Of course, studies tend to make sweeping generalizations and results will vary from city to city. For example, 88 percent of the visitors to San Francisco and Chicago washrooms reportedly washed their hands before leaving. On the other hand, and probably not one that you’d want to touch, more than 25 percent of baseball fans attending an Atlanta Braves game at Turner Field did not lather and rinse. While 84 percent of women did, the average dropped when only 63 percent of men washed. Of course, in defense of men, you can’t linger in the lavatory when the pennant chase is getting interesting, the bases are loaded and Chipper Jones is coming to the plate.

Public hygiene habits between men and women were also pronounced in NYC’s Penn Station where 92 percent of women freshened up but only 64 percent of male New Yorkers did so.

So, what can we learn from the survey besides the fact that women have cleaner “genes” than men or that we shouldn’t shake hands with guys from New York and Atlanta?
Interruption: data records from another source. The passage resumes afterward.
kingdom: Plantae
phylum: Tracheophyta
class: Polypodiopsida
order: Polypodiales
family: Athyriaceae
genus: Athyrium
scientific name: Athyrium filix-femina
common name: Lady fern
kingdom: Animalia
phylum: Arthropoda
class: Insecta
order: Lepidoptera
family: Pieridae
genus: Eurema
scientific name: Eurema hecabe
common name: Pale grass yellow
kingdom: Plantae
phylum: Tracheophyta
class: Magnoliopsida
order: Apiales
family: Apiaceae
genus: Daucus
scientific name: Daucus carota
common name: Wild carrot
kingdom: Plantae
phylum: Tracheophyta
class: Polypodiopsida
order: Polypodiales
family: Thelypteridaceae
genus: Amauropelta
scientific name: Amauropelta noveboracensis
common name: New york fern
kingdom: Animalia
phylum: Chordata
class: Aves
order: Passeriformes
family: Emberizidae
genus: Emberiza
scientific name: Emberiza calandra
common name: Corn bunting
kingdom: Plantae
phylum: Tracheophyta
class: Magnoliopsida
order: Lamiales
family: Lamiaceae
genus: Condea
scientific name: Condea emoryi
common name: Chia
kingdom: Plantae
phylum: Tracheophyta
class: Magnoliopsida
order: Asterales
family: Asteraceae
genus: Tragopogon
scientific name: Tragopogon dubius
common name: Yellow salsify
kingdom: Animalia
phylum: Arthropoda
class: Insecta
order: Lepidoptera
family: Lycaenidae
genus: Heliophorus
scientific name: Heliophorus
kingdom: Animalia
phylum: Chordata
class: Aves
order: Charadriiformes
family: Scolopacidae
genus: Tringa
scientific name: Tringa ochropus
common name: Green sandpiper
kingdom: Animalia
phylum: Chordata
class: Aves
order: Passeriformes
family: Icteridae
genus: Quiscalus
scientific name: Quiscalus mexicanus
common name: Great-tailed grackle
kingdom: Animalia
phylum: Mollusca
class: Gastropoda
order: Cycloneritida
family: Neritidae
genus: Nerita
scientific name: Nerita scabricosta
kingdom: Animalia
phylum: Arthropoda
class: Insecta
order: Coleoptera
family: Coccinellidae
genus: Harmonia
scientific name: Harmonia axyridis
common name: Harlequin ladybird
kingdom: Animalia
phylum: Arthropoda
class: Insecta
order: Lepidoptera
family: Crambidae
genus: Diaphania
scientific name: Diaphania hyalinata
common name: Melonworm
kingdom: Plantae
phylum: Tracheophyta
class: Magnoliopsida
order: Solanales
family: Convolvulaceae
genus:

October is when we throw out the first germ to officially open the American influenza season. Let’s come clean here: Each year between five and 20 percent of the nation’s population is infected with the flu, more than 200,000 are hospitalized and nearly 36,000 die of flu complications, so says the Centers for Disease Control. (Because the CDC is located in Atlanta, they should be able to do something about those bacteria-laden Braves fans.) And yet, according to the ASM, cold and influenza viruses are spread as often, if not more, by unclean hands than through the sneezing of airborne respiratory droplets onto innocent American victims.

In other words, we can stay healthy this fall by spending just a few seconds at the spigot and the dispenser.

In conjunction with the restroom study, the ASM also conducted a national telephone survey. Answering several hygiene related questions, 23 percent of respondents admitted that they didn’t wash before handling food, 27 percent said they did not scrub after changing a diaper, 58 percent reported not washing after petting a pet, and 79 percent pleaded guilty to not rinsing after handling money. (Since it’s been proven that most of the cash we use is contaminated with bacteria, our money may be in need of an occasional laundering.)

Asked if they washed up after using public powder rooms, 97 percent of women and 96 percent of men surveyed answered “yes.” What did this project prove? That not only do we have illness-causing cooties on our hands, but we’re big fat liars, too.

I’m no germa-phobe but this fall I can guarantee you I’ll be holding the hands of more women than men.